(Task item): Copy the data word for word, from the line with "Which box has the lowest median line?" up to and including the line with "Is it true that 2021年6月 equals 4 at 北海道?". Leave the pictures out of your copy.

(Data for the task):
*** Block opens ***

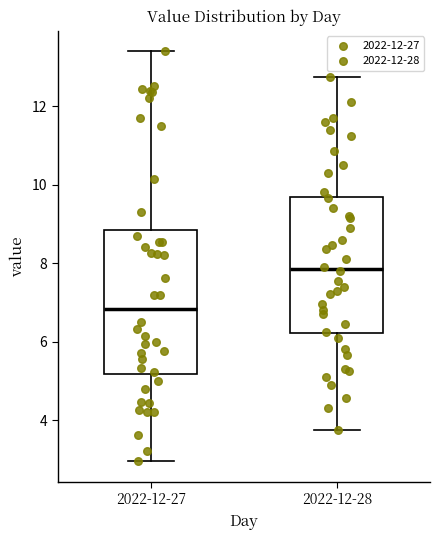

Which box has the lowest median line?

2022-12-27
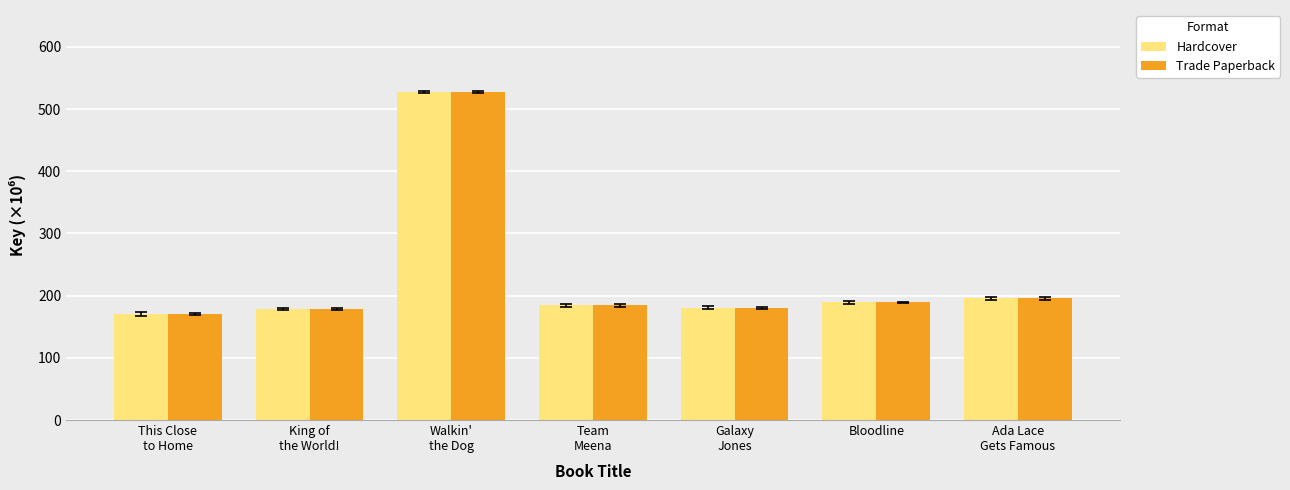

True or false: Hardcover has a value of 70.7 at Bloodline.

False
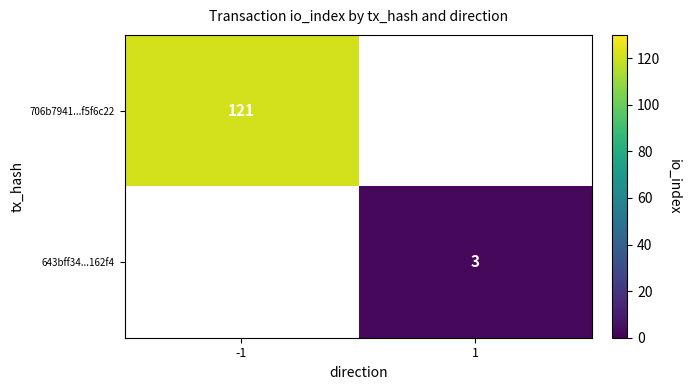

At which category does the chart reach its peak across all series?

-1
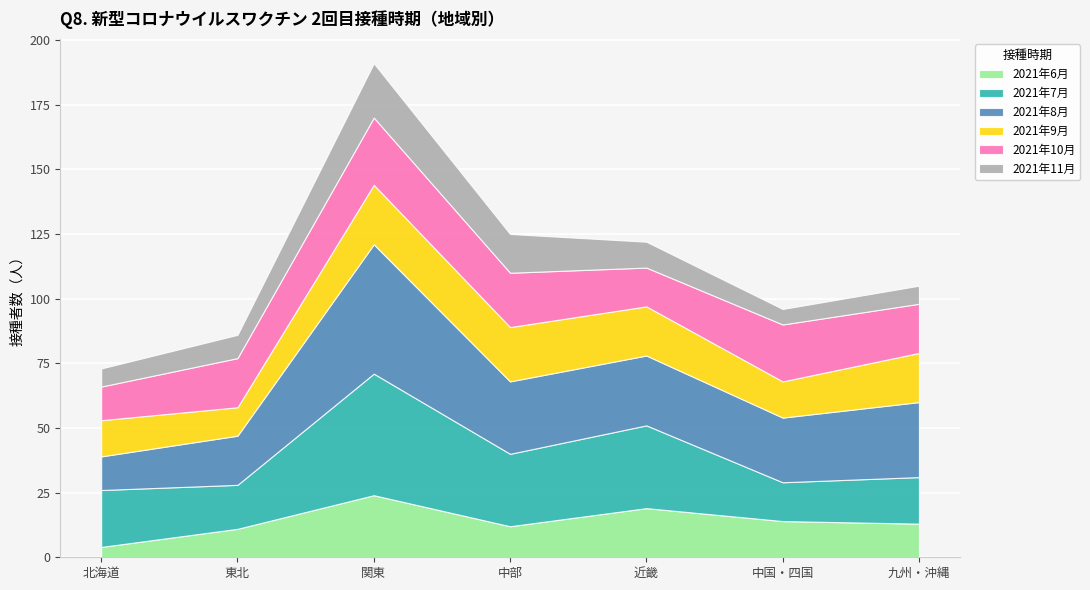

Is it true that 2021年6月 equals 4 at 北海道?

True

*** Block closes ***
*** Block opens ***

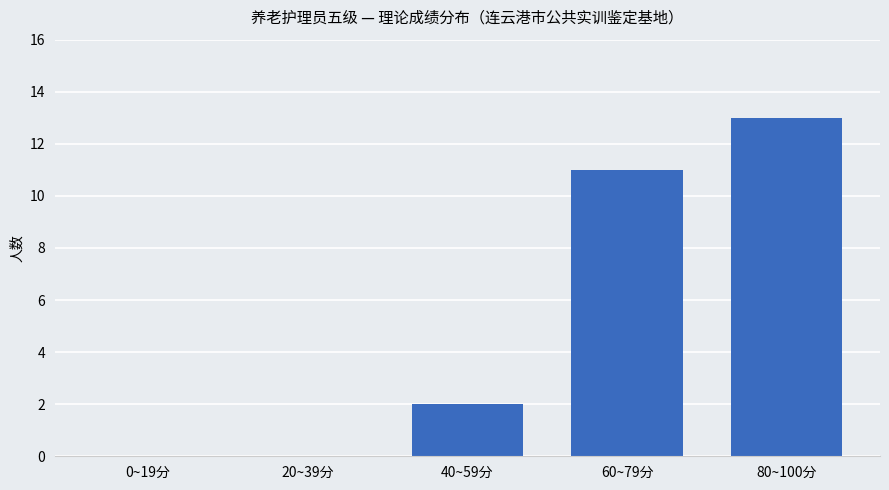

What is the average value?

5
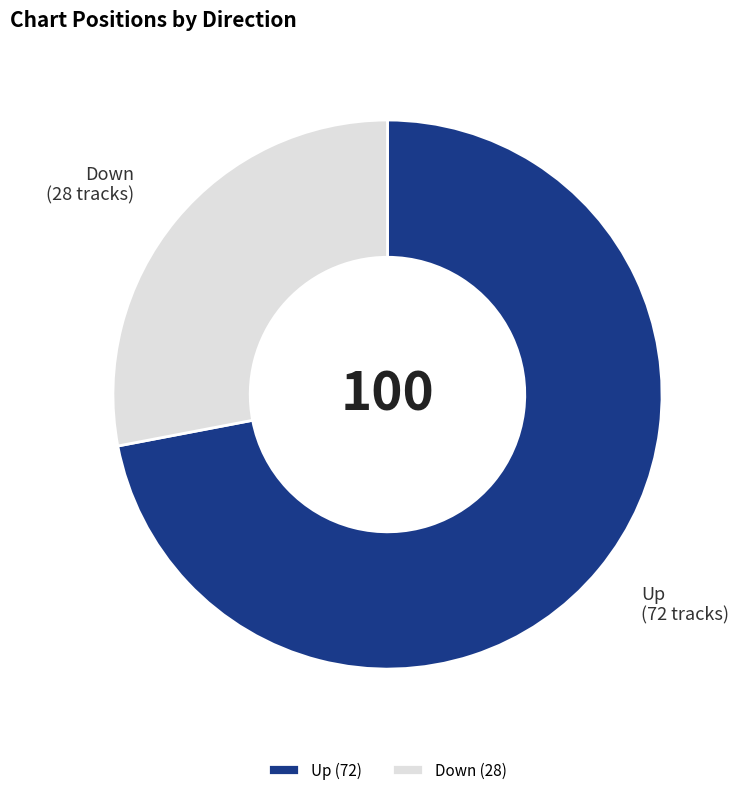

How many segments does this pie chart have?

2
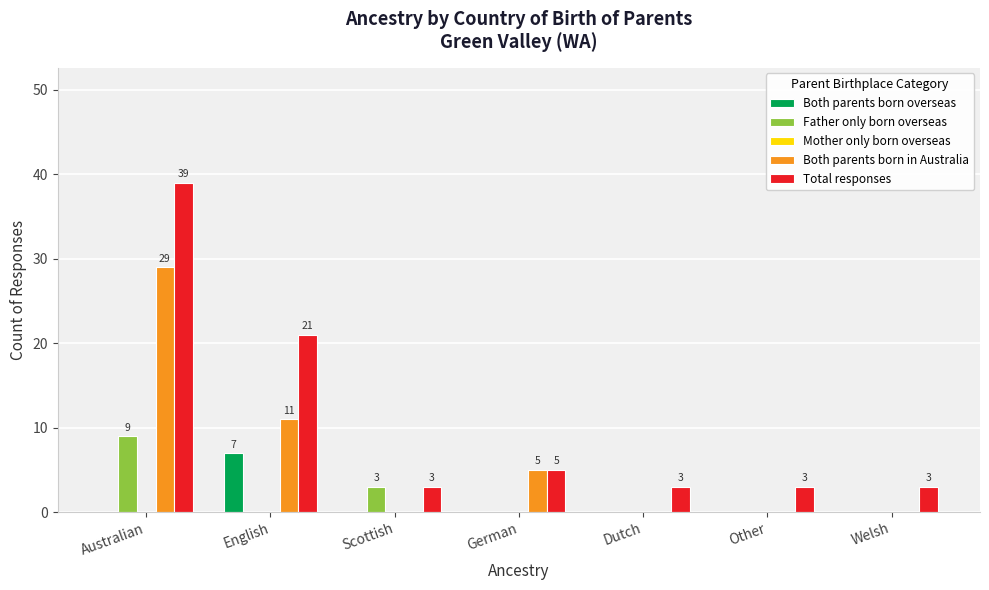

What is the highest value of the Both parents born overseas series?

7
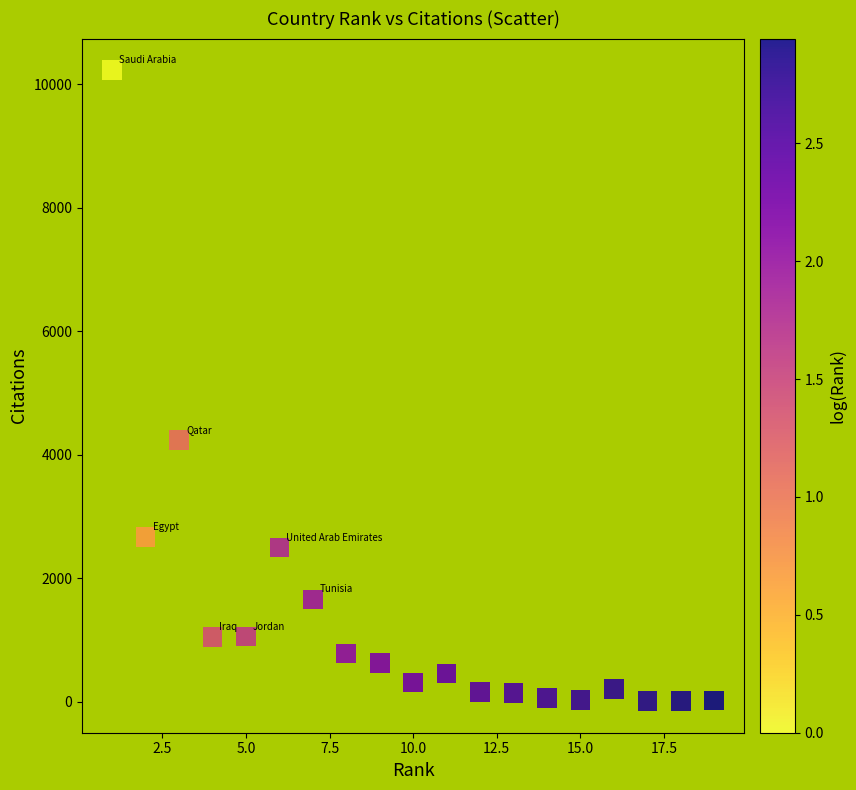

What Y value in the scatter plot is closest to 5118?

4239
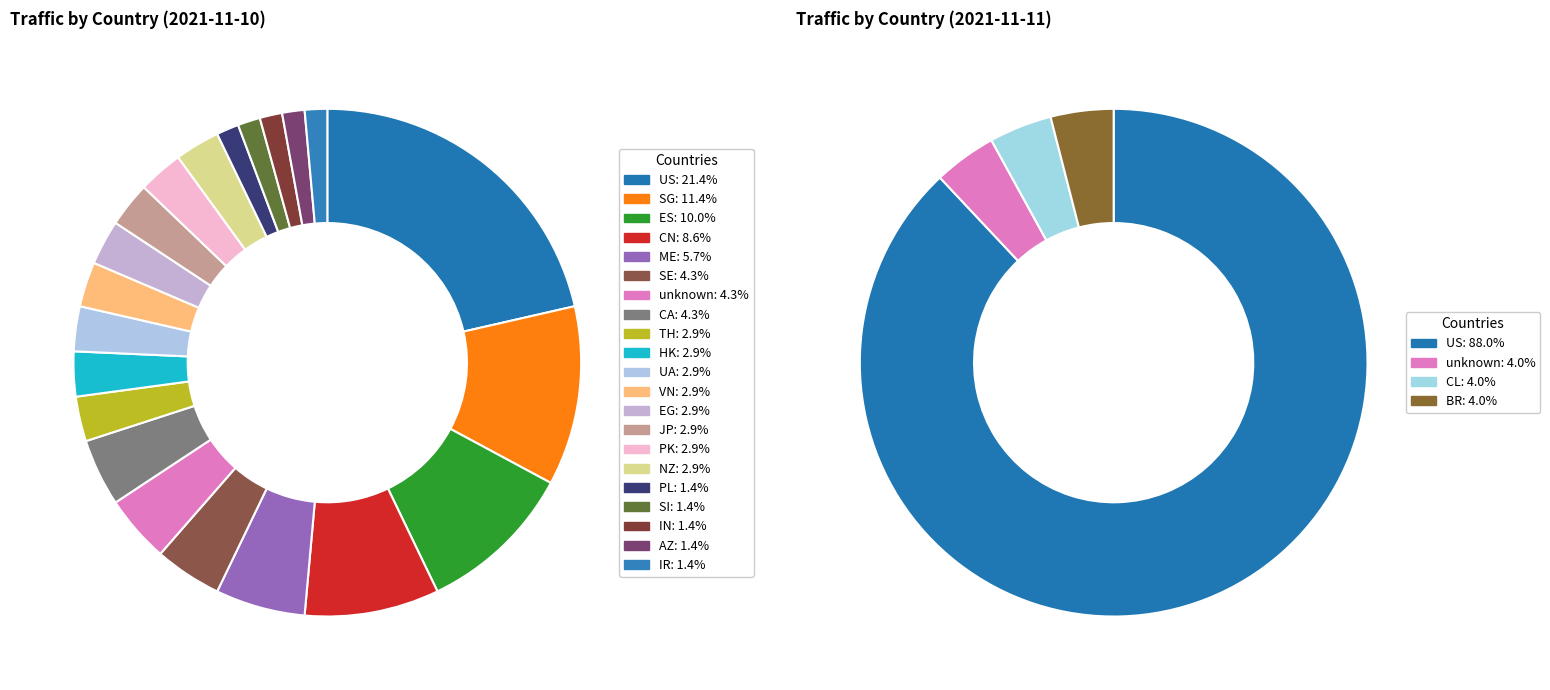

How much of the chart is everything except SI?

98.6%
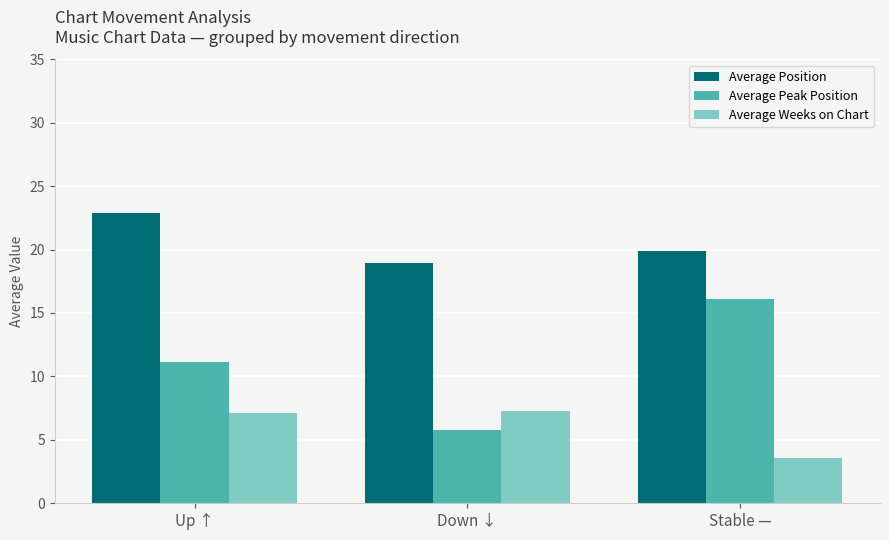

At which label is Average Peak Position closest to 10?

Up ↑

*** Block closes ***

(The answer):
Which box has the lowest median line?

2022-12-27

True or false: Hardcover has a value of 70.7 at Bloodline.

False

At which category does the chart reach its peak across all series?

-1

Is it true that 2021年6月 equals 4 at 北海道?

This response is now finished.